El libro vivo

¿Pueden objetos inanimados tener ánima?, esa pregunta se hacía Leticia, tras leer la contratapa de un libro en La Antigua, la librería que atendía Óscar Tzorrén y su hijo. Originalmente, La Antigua comenzó con el abuelo de Óscar, pero éste tuvo que hacerse cargo de la misma muy joven, tras el fallecimiento de su madre afectada del corazón desde niña.
Óscar Tzorrén era un hábil comerciante, pero se consideraba mal lector. Como excusa ponía en primer lugar la falta de tiempo, que se lo dedicaba al negocio y a su familia en partes iguales. Tenía respeto por la lectura, pero su función era mantener el negocio en orden, por ello su veneración no era hacia los libros, sino hacia los lectores, que hacían las veces de potenciales clientes. Brevemente, Óscar Tzorrén se dedicaba a conocer a las personas mejor que a los libros que vendía.
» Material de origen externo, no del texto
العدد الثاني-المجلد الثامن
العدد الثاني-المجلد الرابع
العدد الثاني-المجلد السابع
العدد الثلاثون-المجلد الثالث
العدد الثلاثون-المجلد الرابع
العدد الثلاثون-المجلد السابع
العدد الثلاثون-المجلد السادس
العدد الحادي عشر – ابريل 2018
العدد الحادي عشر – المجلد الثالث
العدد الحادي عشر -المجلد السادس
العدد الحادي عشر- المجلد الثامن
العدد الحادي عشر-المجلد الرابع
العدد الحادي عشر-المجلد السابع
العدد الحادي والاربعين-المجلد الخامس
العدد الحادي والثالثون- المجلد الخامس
-¿Qué le parece este libro, Óscar?-le preguntó Leticia expectante por una respuesta que le infundiera ánimos para comprarlo y leerlo.
-Permítame –dijo Óscar, tomando el libro con delicadeza para echarle un vistazo a la tapa-. Mmm… El título es muy seductor, invita a echarse a correr detrás de la aventura.
-¿Aventura?
-La aventura del descubrimiento, sabe usted. –Y añadió: El conocimiento es como un gran árbol en constante crecimiento, no es algo estático ni místico, pero su camino es el del descubrimiento por estar a veces oculto, no por misterioso, sino por haber quedado cubierto con supersticiones sensacionales. Cada persona posee conocimiento, no como se posee un automóvil, sino que es algo intrínseco e inseparable de la misma. En algunos casos, la persona es conocimiento, lo que se diría en términos populares: un libro abierto. –Óscar leyó ante la atenta mirada de Leticia la primera página del libro. Leyó con pausas, deletreando, como saboreando las palabras del autor- Me aventuro a decir que este libro está vivo, no vivo en el sentido de una proyección, sino abierto a la comunicación con quien recorra sus páginas con lectura curiosa, con la curiosidad natural por descubrir los secretos de la existencia.
-¿Le parece?
-Llévelo, Leticia. Es el último ejemplar y difícilmente vuelva a entrar. Ya no llegan estas excentricidades por aquí. Vea usted –dijo Óscar con énfasis tomando un libro de la pila sobre la mesa que los separaba-, esto es lo que llega por estos días y se vende como pan caliente. Mi madre solía decir que cada lectora encuentra el libro que está escrito para ella y, a partir de allí, su descubrimiento no tiene fin. –Óscar dejó caer el libro de autoayuda sobre la pila con desdén- Leticia, hace años que visita La Antigua y puedo decirle con justeza que ese libro es para usted.

Leticia se fue contenta con el libro bajo el brazo. Caminó por la vereda del sol, esquivando peatones y observando el paisaje de la ciudad con sus colores llenos de luces, reparando en sus olores gratos, evitando los desagradables, todos los sonidos que le daban vida al día con bocinas, motores, charlas y música y miles de objetos que, en su movilidad o en su estatismo, constituían el ambiente de lo dinámicamente actual. ¿Los objetos móviles tienen ánima?, se preguntaba Leticia esperando que el semáforo le diera el paso mientras observaba a los distintos automóviles cruzar la avenida. Alzó la vista en un llamado de atención por el sonido de un avión que surcaba el cielo muy bajo, como recientemente despegado de la corteza terrestre, y lo asimiló sonriente como un guiño del ánima mundi.